3. Suara cepat lelah
Sebagian pasien mengalami vocal fatigue atau suara yang mudah lelah saat berbicara dalam waktu lama. Keluhan ini umumnya membaik seiring proses penyembuhan, tetapi pada beberapa orang dapat berlangsung lebih lama.
4. Perdarahan
Perdarahan merupakan salah satu komplikasi yang dapat terjadi selama maupun setelah operasi. Meski jarang, kondisi ini harus segera ditangani karena berpotensi mengganggu saluran napas.
5. Infeksi
Risiko infeksi tetap ada setelah operasi.
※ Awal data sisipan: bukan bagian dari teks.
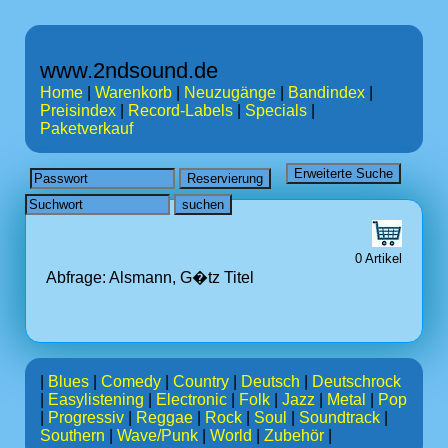
www.2ndsound.de
Home
|
Warenkorb
|
Neuzugänge
|
Bandindex
|
Preisindex
|
Record-Labels
|
Specials
|
Paketverkauf
0 Artikel
Abfrage: Alsmann, G�tz
Titel
|
Blues
|
Comedy
|
Country
|
Deutsch
|
Deutschrock
|
Easylistening
|
Electronic
|
Folk
|
Jazz
|
Metal
|
Pop
|
Progressiv
|
Reggae
|
Rock
|
Soul
|
Soundtrack
|
Southern
|
Wave/Punk
|
World
|
Zubehör
|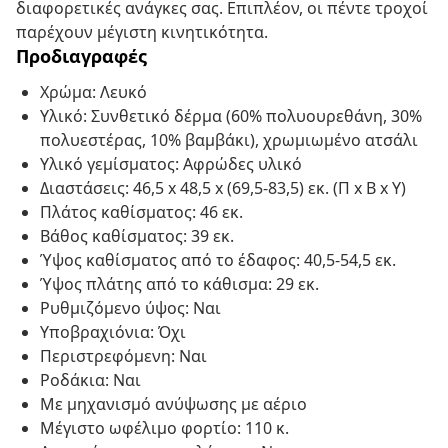
διαφορετικές ανάγκες σας. Επιπλέον, οι πέντε τροχοί
παρέχουν μέγιστη κινητικότητα.
Προδιαγραφές
Χρώμα: Λευκό
Υλικό: Συνθετικό δέρμα (60% πολυουρεθάνη, 30%
πολυεστέρας, 10% βαμβάκι), χρωμιωμένο ατσάλι
Υλικό γεμίσματος: Αφρώδες υλικό
Διαστάσεις: 46,5 x 48,5 x (69,5-83,5) εκ. (Π x Β x Υ)
Πλάτος καθίσματος: 46 εκ.
Βάθος καθίσματος: 39 εκ.
Ύψος καθίσματος από το έδαφος: 40,5-54,5 εκ.
Ύψος πλάτης από το κάθισμα: 29 εκ.
Ρυθμιζόμενο ύψος: Ναι
Υποβραχιόνια: Όχι
Περιστρεφόμενη: Ναι
Ροδάκια: Ναι
Με μηχανισμό ανύψωσης με αέριο
Μέγιστο ωφέλιμο φορτίο: 110 κ.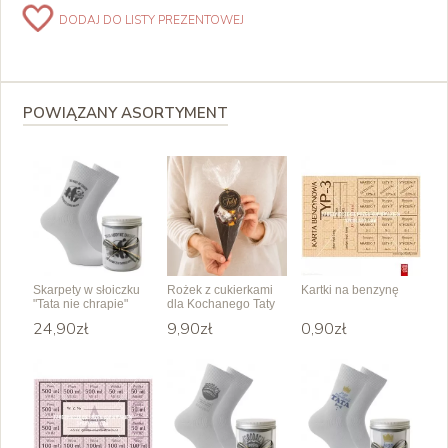
DODAJ DO LISTY PREZENTOWEJ
POWIĄZANY ASORTYMENT
Skarpety w słoiczku
Rożek z cukierkami
Kartki na benzynę
"Tata nie chrapie"
dla Kochanego Taty
24,90zł
9,90zł
0,90zł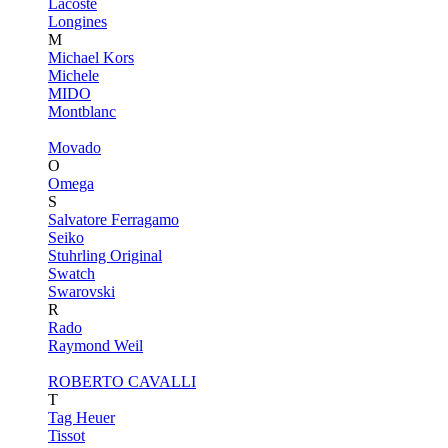
Lacoste
Longines
M
Michael Kors
Michele
MIDO
Montblanc
Movado
O
Omega
S
Salvatore Ferragamo
Seiko
Stuhrling Original
Swatch
Swarovski
R
Rado
Raymond Weil
ROBERTO CAVALLI
T
Tag Heuer
Tissot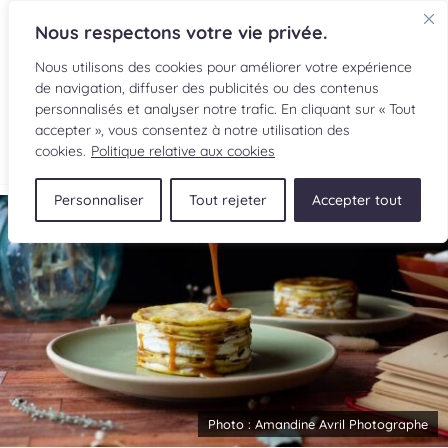
Nous respectons votre vie privée.
Nous utilisons des cookies pour améliorer votre expérience
de navigation, diffuser des publicités ou des contenus
personnalisés et analyser notre trafic. En cliquant sur « Tout
accepter », vous consentez à notre utilisation des
EN
cookies.
Politique relative aux cookies
Personnaliser
Tout rejeter
Accepter tout
RECETTES
INGRÉDIENTS
LECTURES CULINAIRES
SOUMETTRE UNE RECETTE
BOUTIQUE
Photo :
Amandine Avril Photographe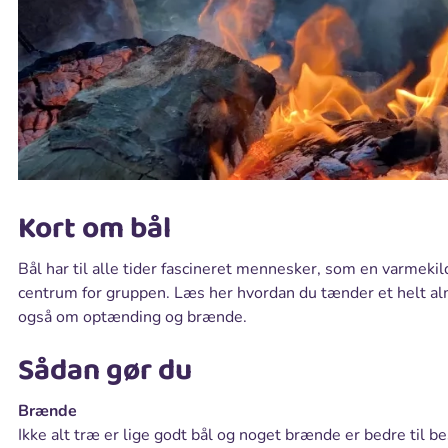
Kort om bål
Bål har til alle tider fascineret mennesker, som en varmeki
centrum for gruppen. Læs her hvordan du tænder et helt al
også om optænding og brænde.
Sådan gør du
Brænde
Ikke alt træ er lige godt bål og noget brænde er bedre til b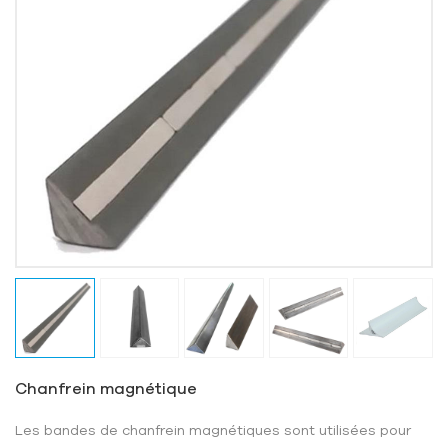
Chanfrein magnétique
Les bandes de chanfrein magnétiques sont utilisées pour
Gejalanya dapat berupa demam, nyeri yang semakin berat, pembengkakan pada area tenggorokan, hingga proses penyembuhan yang lebih lambat.
6. Cedera saraf pita suara
Pada kasus tertentu, operasi dapat menyebabkan cedera pada saraf yang mengendalikan pergerakan pita suara. Dampaknya meliputi suara serak berkepanjangan, gangguan menelan, hingga kelumpuhan pita suara yang dapat memengaruhi pernapasan.